Attorney Ferren channeled this commitment into his founding of the Chicago Volunteer Legal Services, an organization that recruited attorneys to donate a small portion of their time and expertise to clients unable to afford counsel. The key difference between the legal aid societies and Ferren’s program was that the legal advice was provided by practicing attorneys whose “day jobs” were elsewhere.
Today, Pro Bono work is not only expected of attorneys, some bar associations require it.
At BUPD Law, LTD. we encourage our team members to seek out pro bono work. More importantly, we support their efforts with adjustments to their time and workload as necessary. As a practicing attorney who also is involved in litigation, I think I’m at my best when proactively seeking cases where my skills and experience align. As a member of the Federal District Court for the Northern District of Illinois Trial Bar we are required to accept pro bono appointments from the court. In addition to that commitment, I’ve made the choice to invest two (2) days each month at the Cook County Forcible Entry and Detainer Court, more commonly known as eviction court.
While I acknowledge that pro bono work is good for the firm, and gratifying for me, helping those who might lose their home or apartment is a personal commitment that I hold dear.With the blessings of my Partners, I try to pick at least one (1) matter where a tenant cannot afford private counsel and take their case, or alternatively to have BUPD, Ltd., assist a needy tenant to pay the rent money needed to bring their lease and tenancy back into good standing.
As a result of my ongoing research into the Udell family’s history, I’m reminded of my paternal grandmother and her lonely experience with real estate and tax law in the 30’s. Bluma Tasz, a Jewish immigrant from Poland, came with her younger brother to the United States in 1920. She met my grandfather, Ben Udelevitz, shortly after her arrival and within a year they were married. After ten (10) years of marriage and two (2) children, including my father Arthur, my grandfather was tragically lost to a fire. As a result, my grandmother was left on her own to deal with a few pieces of property that my grandfather had labored for years to acquire. Speaking little English, and having a limited education, my grandmother was not equipped to keep or sell the properties alone. As the weeks turned into months after the tragedy, the properties fell to tax sales.

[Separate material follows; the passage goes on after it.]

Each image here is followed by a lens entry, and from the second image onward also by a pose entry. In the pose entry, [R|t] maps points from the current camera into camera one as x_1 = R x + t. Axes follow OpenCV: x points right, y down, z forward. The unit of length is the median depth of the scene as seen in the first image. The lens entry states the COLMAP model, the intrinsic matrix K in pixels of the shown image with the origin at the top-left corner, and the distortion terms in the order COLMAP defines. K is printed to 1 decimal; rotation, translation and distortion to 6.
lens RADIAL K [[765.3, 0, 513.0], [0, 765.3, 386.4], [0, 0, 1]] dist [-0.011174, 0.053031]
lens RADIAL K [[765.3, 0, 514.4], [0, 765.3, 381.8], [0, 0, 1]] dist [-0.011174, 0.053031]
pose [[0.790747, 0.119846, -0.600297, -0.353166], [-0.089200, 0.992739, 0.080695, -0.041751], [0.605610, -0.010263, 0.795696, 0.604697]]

My grandmother did not understand the law or how, for the want of a few dollars to pay back taxes, she could have kept or sold the properties.
In the end, with only her meager wages as a seamstress to support the family, my grandmother was forced to place her two (2) children, my father Arthur and my aunt Jean into a Jewish children’s home. (A story for another day.)

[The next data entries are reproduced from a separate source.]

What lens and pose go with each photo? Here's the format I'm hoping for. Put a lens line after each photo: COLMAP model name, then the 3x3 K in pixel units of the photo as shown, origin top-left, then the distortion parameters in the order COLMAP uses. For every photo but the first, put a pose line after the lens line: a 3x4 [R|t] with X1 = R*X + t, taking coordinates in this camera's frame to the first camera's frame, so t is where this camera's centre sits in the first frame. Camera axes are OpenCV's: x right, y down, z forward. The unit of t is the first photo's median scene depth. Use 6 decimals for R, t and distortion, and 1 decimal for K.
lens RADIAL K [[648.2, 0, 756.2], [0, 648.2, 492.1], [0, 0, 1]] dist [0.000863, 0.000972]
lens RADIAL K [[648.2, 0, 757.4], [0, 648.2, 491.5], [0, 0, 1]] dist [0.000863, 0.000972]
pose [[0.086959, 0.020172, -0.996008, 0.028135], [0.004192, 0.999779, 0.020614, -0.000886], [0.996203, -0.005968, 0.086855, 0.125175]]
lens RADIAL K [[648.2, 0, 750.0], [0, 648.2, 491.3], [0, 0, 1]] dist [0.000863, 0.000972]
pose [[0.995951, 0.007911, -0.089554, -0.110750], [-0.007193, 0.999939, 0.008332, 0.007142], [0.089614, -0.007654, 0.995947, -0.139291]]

As I stand in the court hallway during my pro bono days, introducing myself to terrified people who are at the mercy of those better equipped to leverage the law, I sometimes think of my grandmother and what little effort it might have taken from an attorney to help her save the properties and her family.
I’m hopeful that the pro bono work in which my partners and I engage can both honor our love for the law and help those who might otherwise be victimized by the lack of proper representation.